Copy out the listing that follows, exactly, without its pictures.
|---|
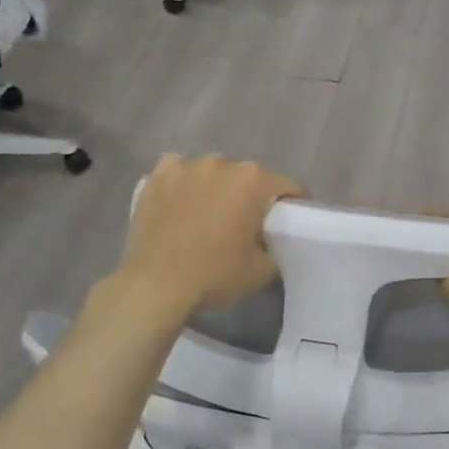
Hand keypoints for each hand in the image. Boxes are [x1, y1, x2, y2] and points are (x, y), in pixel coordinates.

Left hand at [116, 154, 304, 315]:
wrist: (155, 285)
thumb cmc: (214, 274)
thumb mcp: (261, 270)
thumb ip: (274, 247)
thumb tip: (268, 243)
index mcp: (253, 181)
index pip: (287, 186)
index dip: (292, 204)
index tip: (289, 221)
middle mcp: (222, 163)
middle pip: (247, 177)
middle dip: (250, 195)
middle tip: (245, 222)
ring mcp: (185, 166)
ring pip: (212, 172)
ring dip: (216, 187)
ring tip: (209, 212)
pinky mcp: (156, 177)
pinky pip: (178, 171)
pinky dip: (183, 183)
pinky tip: (180, 201)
|---|
Task answer:
Hand keypoints for each hand in the image. Boxes are [x1, y1, x2, y2] and points are (x, y), in pixel coordinates.

Left hand at [116, 154, 304, 315]:
wrist: (155, 285)
thumb cmc: (214, 274)
thumb mcp: (261, 270)
thumb ip: (274, 247)
thumb tip: (268, 243)
index mcp: (253, 181)
index pip: (287, 186)
index dip: (292, 204)
index tip: (289, 221)
middle mcp: (222, 163)
middle pip: (247, 177)
middle dip: (250, 195)
middle tip: (245, 222)
ring mcp: (185, 166)
ring pip: (212, 172)
ring dip: (216, 187)
ring tip: (209, 212)
pinky mcp: (156, 177)
pinky pip: (178, 171)
pinky dip: (183, 183)
pinky tip: (180, 201)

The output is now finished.